The temptation of drugs does not forgive, not even on former ATP world leader, Andre Agassi, one of the most respected players in tennis history.
Although he practiced the “white sport”, the American did not use cocaine but methamphetamine, a drug that causes psihostimulent state of euphoria, compulsive fascination and excitement. Steffi Graf’s husband confesses this in his new autobiographical book, “Open”, in which he tells how it all began.

“Slim is stressed, too . . . He says, You want to get high with me? On what? Gack. What the hell’s gack? Crystal meth,” Agassi writes in “Open: An Autobiography.” “Why do they call it gack? Because that’s the sound you make when you’re high . . . Make you feel like Superman, dude.

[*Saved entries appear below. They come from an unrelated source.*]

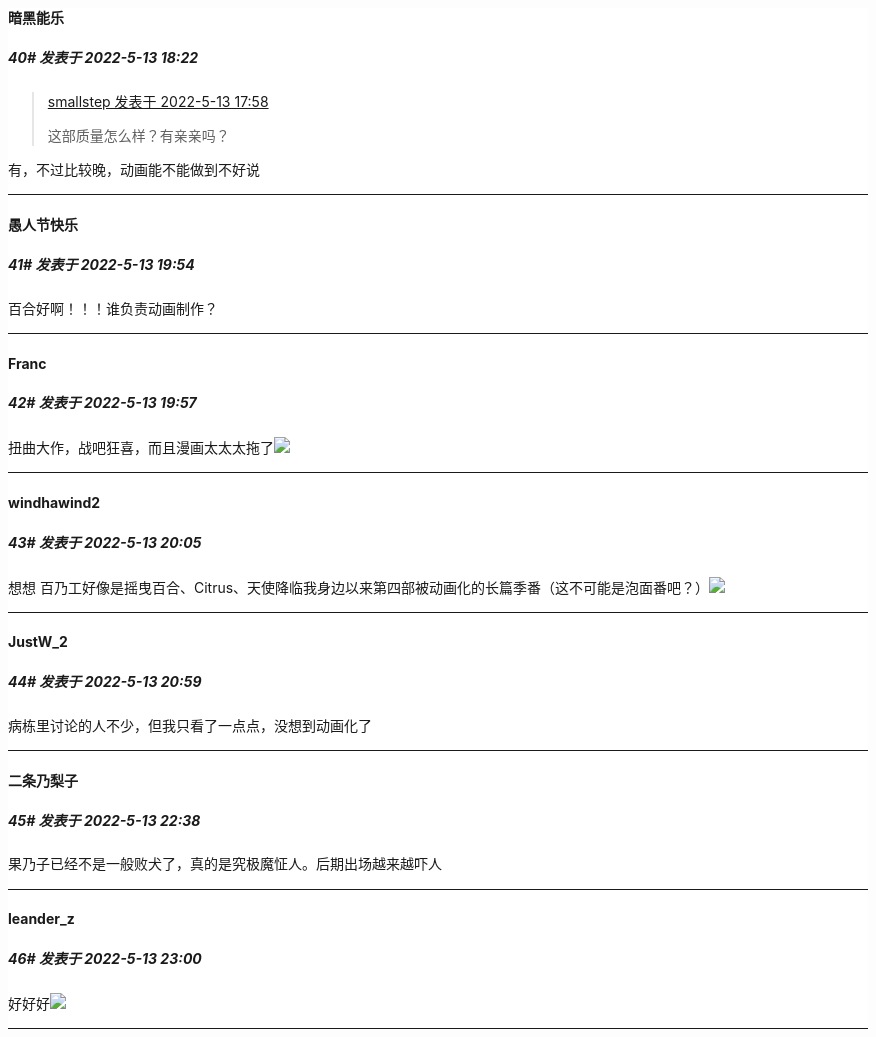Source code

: ####  暗黑能乐  
##### 40#       发表于 2022-5-13 18:22

<blockquote><a href="httphttps://bbs.saraba1st.com/2b/forum.php?mod=redirect&amp;goto=findpost&amp;pid=55821878&amp;ptid=2069346" target="_blank">smallstep 发表于 2022-5-13 17:58</a>

这部质量怎么样？有亲亲吗？</blockquote>
有，不过比较晚，动画能不能做到不好说

*****

####  愚人节快乐  
##### 41#       发表于 2022-5-13 19:54

百合好啊！！！谁负责动画制作？

*****

####  Franc  
##### 42#       发表于 2022-5-13 19:57

扭曲大作，战吧狂喜，而且漫画太太太拖了<img src="https://static.saraba1st.com/image/smiley/face2017/067.png" referrerpolicy="no-referrer">

*****

####  windhawind2  
##### 43#       发表于 2022-5-13 20:05

想想 百乃工好像是摇曳百合、Citrus、天使降临我身边以来第四部被动画化的长篇季番（这不可能是泡面番吧？）<img src="https://static.saraba1st.com/image/smiley/face2017/037.png" referrerpolicy="no-referrer">

*****

####  JustW_2  
##### 44#       发表于 2022-5-13 20:59

病栋里讨论的人不少，但我只看了一点点，没想到动画化了

*****

####  二条乃梨子  
##### 45#       发表于 2022-5-13 22:38

果乃子已经不是一般败犬了，真的是究极魔怔人。后期出场越来越吓人

*****

####  leander_z  
##### 46#       发表于 2022-5-13 23:00

好好好<img src="https://static.saraba1st.com/image/smiley/face2017/130.png" referrerpolicy="no-referrer">

*****
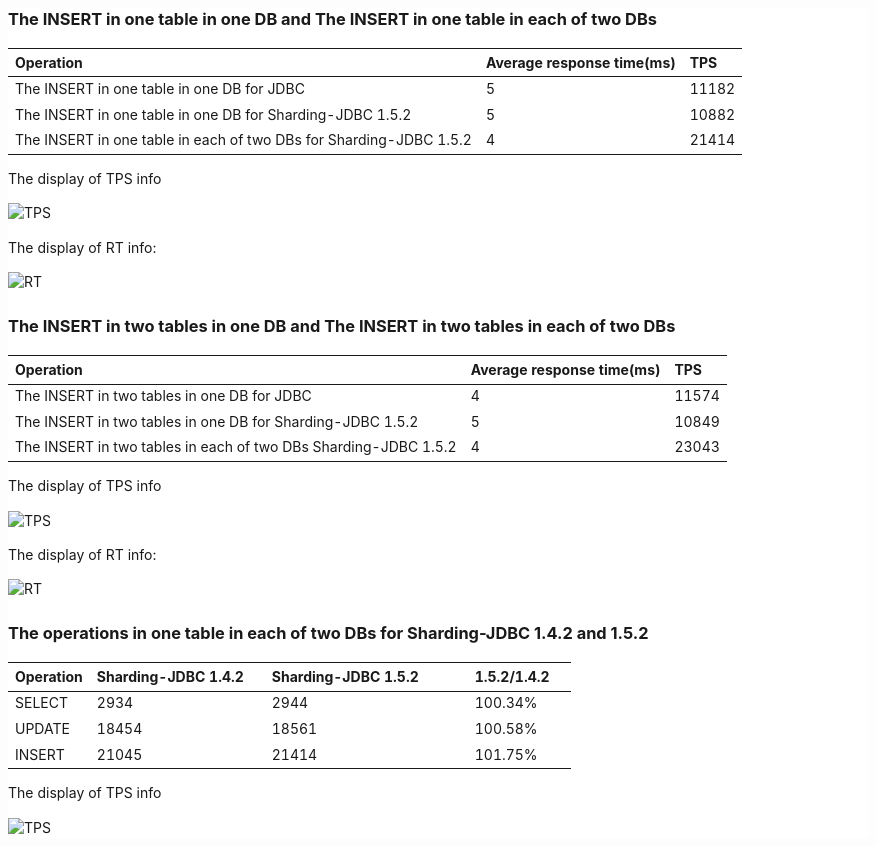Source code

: ### The INSERT in one table in one DB and The INSERT in one table in each of two DBs

| Operation                        | Average response time(ms) | TPS  |
|:-------------------------------|:-------------------|:-------|
| The INSERT in one table in one DB for JDBC                  | 5                 | 11182   |
| The INSERT in one table in one DB for Sharding-JDBC 1.5.2   | 5                 | 10882   |
| The INSERT in one table in each of two DBs for Sharding-JDBC 1.5.2 | 4                 | 21414   |

The display of TPS info

![TPS](/img/l-SdbSt-MdbSt-insert-tps.png)

The display of RT info:

![RT](/img/l-SdbSt-MdbSt-insert-rt.png)

### The INSERT in two tables in one DB and The INSERT in two tables in each of two DBs

| Operation                        | Average response time(ms) | TPS  |
|:--------------------------------|:------------------|:--------|
| The INSERT in two tables in one DB for JDBC                 | 4                 | 11574   |
| The INSERT in two tables in one DB for Sharding-JDBC 1.5.2    | 5                 | 10849   |
| The INSERT in two tables in each of two DBs Sharding-JDBC 1.5.2  | 4                 | 23043   |

The display of TPS info

![TPS](/img/l-SdbMt-MdbMt-insert-tps.png)

The display of RT info:

![RT](/img/l-SdbMt-MdbMt-insert-rt.png)

### The operations in one table in each of two DBs for Sharding-JDBC 1.4.2 and 1.5.2

| Operation | Sharding-JDBC 1.4.2&emsp; | Sharding-JDBC 1.5.2&emsp;&emsp;&emsp; | 1.5.2/1.4.2&emsp; |
|:--------|:--------------------------|:--------------------------------------|:------------------|
| SELECT    | 2934                       | 2944                                  | 100.34%           |
| UPDATE    | 18454                      | 18561                                 | 100.58%           |
| INSERT    | 21045                      | 21414                                 | 101.75%           |

The display of TPS info

![TPS](/img/152vs142tps.png)
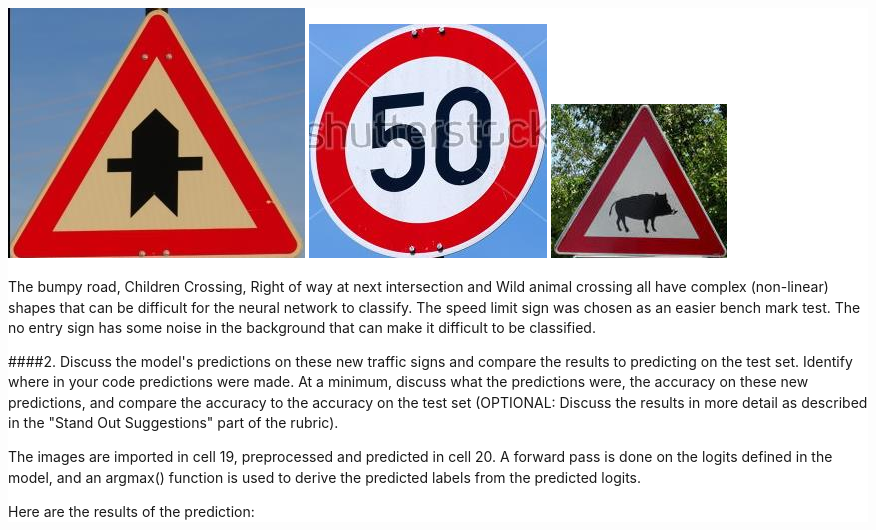 ![Right of way at next intersection](NewImages/RightOfWayAtNextIntersection_11.jpg) ![50 kph speed limit](NewImages/SpeedLimit50_2.jpg) ![Wild animal crossing](NewImages/WildAnimalCrossing_31.jpg)

The bumpy road, Children Crossing, Right of way at next intersection and Wild animal crossing all have complex (non-linear) shapes that can be difficult for the neural network to classify. The speed limit sign was chosen as an easier bench mark test. The no entry sign has some noise in the background that can make it difficult to be classified.

####2. Discuss the model's predictions on these new traffic signs and compare the results to predicting on the test set. Identify where in your code predictions were made. At a minimum, discuss what the predictions were, the accuracy on these new predictions, and compare the accuracy to the accuracy on the test set (OPTIONAL: Discuss the results in more detail as described in the "Stand Out Suggestions" part of the rubric).

The images are imported in cell 19, preprocessed and predicted in cell 20. A forward pass is done on the logits defined in the model, and an argmax() function is used to derive the predicted labels from the predicted logits.

Here are the results of the prediction:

“As if they’re coming out of someone else’s mouth, I hear these words: You know what? F- – – it. Yeah. Let’s get high.

“Slim dumps a small pile of powder on the coffee table. He cuts it, snorts it. He cuts it again. I snort some. I ease back on the couch and consider the Rubicon I’ve just crossed.

“There is a moment of regret, followed by vast sadness. Then comes a tidal wave of euphoria that sweeps away every negative thought in my head. I’ve never felt so alive, so hopeful — and I’ve never felt such energy.

“I’m seized by a desperate desire to clean. I go tearing around my house, cleaning it from top to bottom. I dust the furniture. I scour the tub. I make the beds.”

Later, Agassi is told by the Association of Tennis Professionals that he failed a drug exam.

“My name, my career, everything is now on the line,” Agassi writes.

“Days later I sit in a hard-backed chair, a legal pad in my lap, and write a letter to the ATP. It’s filled with lies interwoven with bits of truth.

“I say Slim, whom I’ve since fired, is a known drug user, and that he often spikes his sodas with meth — which is true. Then I come to the central lie of the letter. I say that recently I drank accidentally from one of Slim’s spiked sodas, unwittingly ingesting his drugs. I ask for understanding and leniency and hastily sign it: Sincerely,” he says.

“I feel ashamed, of course. I promise myself that this lie is the end of it.”